In January 2005 Paweł Brożek returned to Wisła Kraków, because the then Wisła manager Werner Lička wanted him to come back from loan. Brożek won the Ekstraklasa title in 2004–05 season with Wisła Kraków. In 2005–06 season he began to play regularly for the Wisła Kraków first squad. Subsequently, he scored 13 goals in 30 matches. In 2006–07 season Brożek played very well in UEFA Cup, where he scored 4 goals in group stage matches against AS Nancy, FC Basel and Feyenoord Rotterdam. In 2007–08 season Brożek scored 23 goals in 27 matches and led Wisła Kraków to achieve the Ekstraklasa title. He was the Ekstraklasa Top Goalscorer in 2007–08 season. In 2008–09 season he won his sixth Ekstraklasa title with Wisła and was the Ekstraklasa Top Goalscorer for the second time in a row. In the following 2009–10 season, Brożek led his team in goals and assists while Wisła finished second in the league.

Trabzonspor
In January 2011, Paweł together with his twin brother Piotr, joined Turkish Süper Lig side Trabzonspor on a -year deal for an undisclosed fee from Wisła Kraków. Brożek made his debut for Trabzonspor in a Turkish Cup match against Beşiktaş on 26 January 2011, assisting Alanzinho's goal with a back-heel pass. In the 2010–11 Süper Lig season, he contributed with two goals and two assists for the eventual runners-up. In the following campaign, Brożek could not establish himself in the Trabzonspor starting line-up, blocked by Turkish international Burak Yılmaz, who played as the sole striker in the system preferred by coach Şenol Güneş.

Loan to Celtic
On 29 January 2012, Brożek agreed terms to join Scottish Premier League outfit Celtic on loan from Trabzonspor until the end of the season, subject to a medical. The following day, he signed a contract with Celtic after passing the medical exams. He was given the number 17 shirt. On 8 February 2012, he made his debut in the 4–0 win over Heart of Midlothian in a Scottish Premier League match, coming on as a second-half substitute for Scott Brown. He made three appearances in total for the eventual league champions, failing to score in any of them. At the end of his loan spell at Celtic, Brożek criticised Neil Lennon, stating that the Celtic manager "...promised me something and then another thing happened afterwards. I did not get many opportunities from him and I was left dry of games."

Recreativo de Huelva
In August 2012, Brożek joined Spanish second-tier club Recreativo de Huelva. Brożek did not play regularly and the team were nowhere near achieving promotion, eventually finishing in thirteenth place with Brożek scoring only twice in 18 league appearances. In June 2013, it was reported Brożek was leaving Recreativo.

Wisła Kraków
On 23 July 2013, it was reported that Brożek was undergoing medical tests with Wisła Kraków with a view to rejoining his previous club. Contract negotiations involved the player agreeing to lower his wages, but receive increased bonuses for wins and goals. A week later, Brożek's signing was confirmed.

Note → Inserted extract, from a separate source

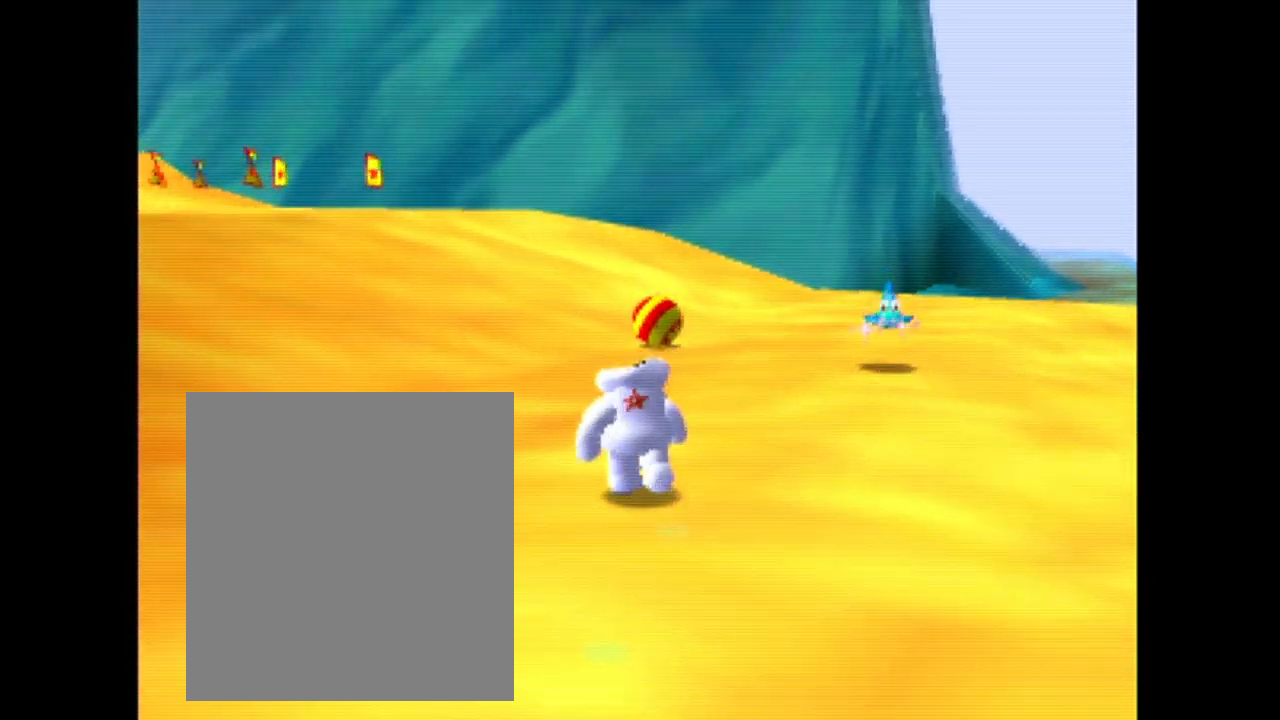
{"buttons": [], "left_stick": "up", "events": []}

On 3 May 2014, he scored a hat-trick against Pogoń Szczecin and also his 100th goal in Ekstraklasa, it took 227 appearances to achieve that.

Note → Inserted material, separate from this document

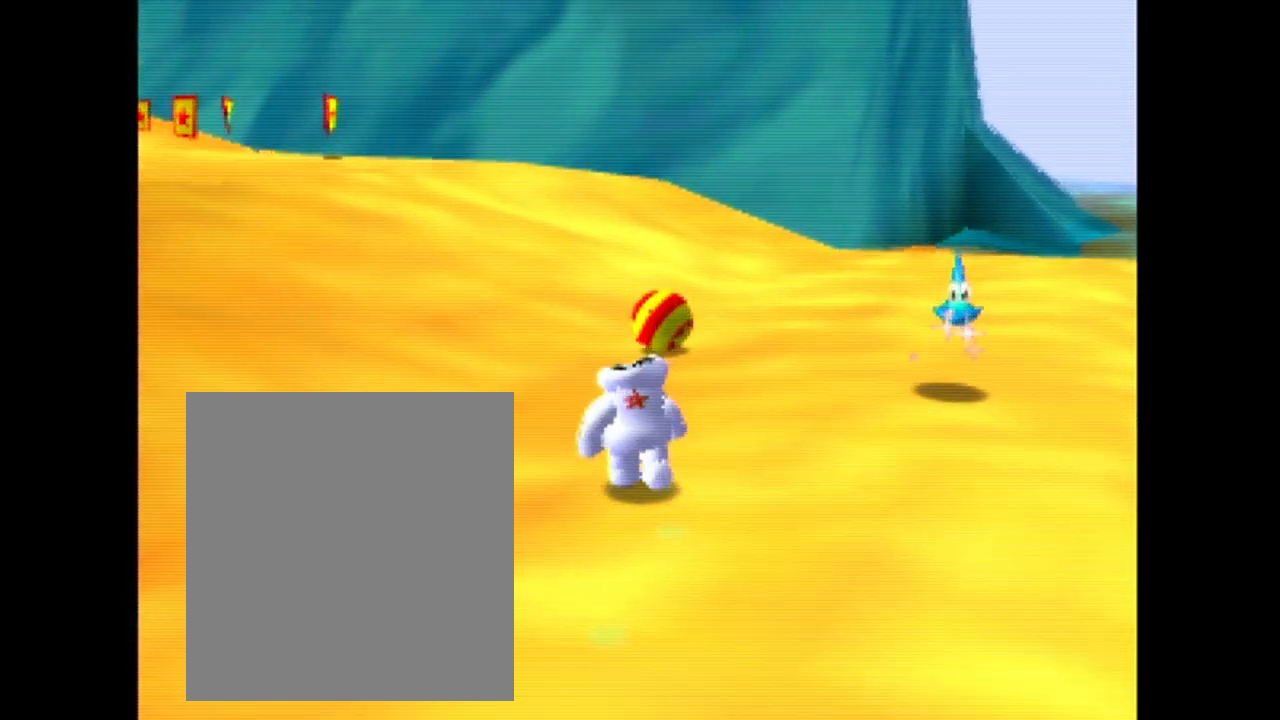
{"buttons": [], "left_stick": "center", "events": [[150, "left_stick", "center"]]}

Brożek retired from playing after the 2019–20 season.

International career

In 1999, he played at the FIFA U-17 World Championship tournament. In 2000 Brożek played at the UEFA European Under-16 Football Championship tournament. With Poland national under-17 football team Brożek won Vaclav Jezek Tournament in 2000 and was Top Goalscorer of the tournament with 6 goals. In 2001, he won UEFA European Under-18 Football Championship with Poland national under-18 football team. He played in first squad in all matches at the tournament. He was the youngest member of the team. All other u-18 team members were born in 1982, while Brożek was born in 1983. He showed a great performance in UEFA European Under-21 Championship 2004–2006 qualifying round where he scored 9 goals in 8 matches he played.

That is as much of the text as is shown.